Jacopo Vecchi Fossa, quando hai il DNA dell’Ironman

Il golf ben giocato, si sa, è un’alleanza col nemico: è un gioco che per sua natura tende a ingabbiarti mentalmente. S’insegna da subito ai giocatori a ripetere ossessivamente tutte le cose che ci si aspetta che ripetano –palline in campo pratica, putt in putting green, routine in campo- e loro si attendono la felicità di un grande score. E invece… Invece, dietro le enormi attese, c’è spesso una profonda delusione, l’unica vera cosa che si ripete –questa sì- tantissime volte, forse troppe, dopo le 18 buche.
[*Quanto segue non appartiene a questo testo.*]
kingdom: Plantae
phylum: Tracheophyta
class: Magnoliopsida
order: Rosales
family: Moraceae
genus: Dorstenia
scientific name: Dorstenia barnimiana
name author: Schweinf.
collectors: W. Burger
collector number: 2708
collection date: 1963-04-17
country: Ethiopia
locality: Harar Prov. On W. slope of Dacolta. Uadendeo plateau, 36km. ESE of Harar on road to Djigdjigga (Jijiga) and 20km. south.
“Per questo – ci racconta il neo pro Jacopo Vecchi Fossa- cerco di non farmi irretire nella gabbia delle ripetizioni a ogni costo. Prendi la routine prima di ogni colpo: ti suggeriscono di farla sempre e di farla sempre allo stesso modo, ma io mica ce l’ho sempre uguale. Non voglio essere schiavo di punti fissi che poi, quella volta che non li rispetti alla perfezione, ti mandano in crisi”.

E allora come si comporta, mi scusi?

“Prendo spunti dagli sbagli del passato e imparo da quelli, così capisco come gestirmi nell’errore per migliorare”.

Ma sotto pressione, non rispettare una routine classica, non è un azzardo?

“Mah, per esempio, in quel caso so che devo fare una prova diversa dal solito, la ripeto due, tre volte e sono pronto per tirare”.

E che tipo di prova è?

“Facile: metto il piede destro indietro e stacco il bastone interno”.

E dove sarebbe la magia di questo swing?

“Allora: prima le dicevo che ho imparato negli anni da amateur a gestirmi negli errori. Quando mi sento in tensione, so che è perché il mio bastone all’apice finisce troppo laid off e punta a sinistra del bersaglio. Da lì ho una ripartenza esagerata, alla Garcia, per intenderci. E’ un’eredità di sette anni di tennis. Con una prova del genere, invece, riesco a creare una memoria muscolare opposta alla mia tendenza”.

Ma a volte affidarsi di più a ciò che è più naturale e meno a ciò cui ti obbligano a fare i maestri, non è preferibile?

“La mia opinione è diversa: devi lavorare sugli aspetti che sono già i tuoi punti forti, per renderli imbattibili. Solo così ti crei la giusta convinzione. Prenda Jim Furyk: il suo swing non è potente, ma invece di insistere per modificarlo, ha reso millimetrico il suo gioco da 100 metri in giù. O Dustin Johnson: ok, il polso sinistro è chiuso, ma gli dava la potenza necessaria a tirare quei drive a bomba, per cui ha lavorato per imparare a controllare col fade la sua forza. Il polso è ancora lì, nella stessa posizione, ma DJ non manca un fairway”.    

E quali sono allora i suoi punti di forza?

“Sembrerà strano vedendo il mio fisico, ma non sono un bombardiere pazzesco da tee, faccio 260 metri di volo col driver, però in compenso non sbaglio una pista e il putter va forte. In più quest’anno, dopo tre settimane trascorse a gennaio a giocare altrettanti tornei dell’IGT in Sudafrica, ho migliorato l’approccio: l’erba di quei campi è maledetta. E poi ci sono le chiacchierate con mio padre”.

In che senso?

“Beh, nella sua carriera sportiva, lui ha portato a termine ventidue Ironman (la specialità sportiva che comprende 3,86 km a nuoto, 180 km in bici e una maratona di corsa Ndr), per cui è un tipo che sa che significa fare sport. Sa cosa ci vuole per non mollare. Sa cosa vuol dire la forza mentale. Per cui mi affido a lui, non al mental coach”.

In Egitto, ha marcato due bogey nelle due buche finali e ha sfiorato la vittoria piazzandosi secondo. Cosa le ha detto suo padre?

“Che la prossima volta che sono in rimonta, invece di guardare gli altri, devo concentrarmi sul mio gioco. Mi restano tre buche da giocare? Bene: marco due birdie, agguanto il primo e poi lo supero col terzo birdie di fila. Facile”.